▶ [Exercise directions]:
Transcribe the data underneath exactly. No images belong in your version.

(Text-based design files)
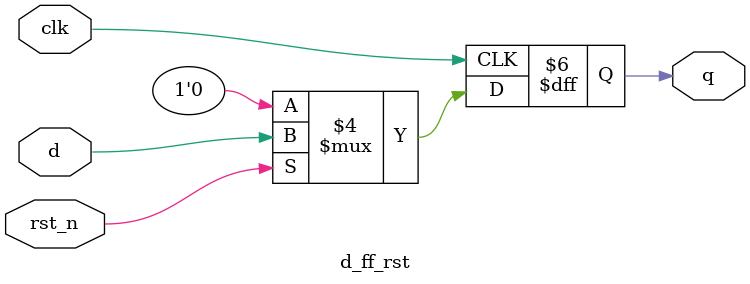
<source format=v>
`timescale 1ns / 1ps

/* D Flip-flop with Sync Reset Signal */
module d_ff_rst(
    input clk, rst_n,
    input d,
    output reg q
    );
    
    always @(posedge clk) begin
        if(!rst_n)  // sycn reset
            q <= 0;
        else
            q <= d;
    end
    
endmodule

</source>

▶ [Solution to this problem]:
<source format=v>
`timescale 1ns / 1ps

/* D Flip-flop with Sync Reset Signal */
module d_ff_rst(
    input clk, rst_n,
    input d,
    output reg q
    );
    
    always @(posedge clk) begin
        if(!rst_n)  // sycn reset
            q <= 0;
        else
            q <= d;
    end
    
endmodule

</source>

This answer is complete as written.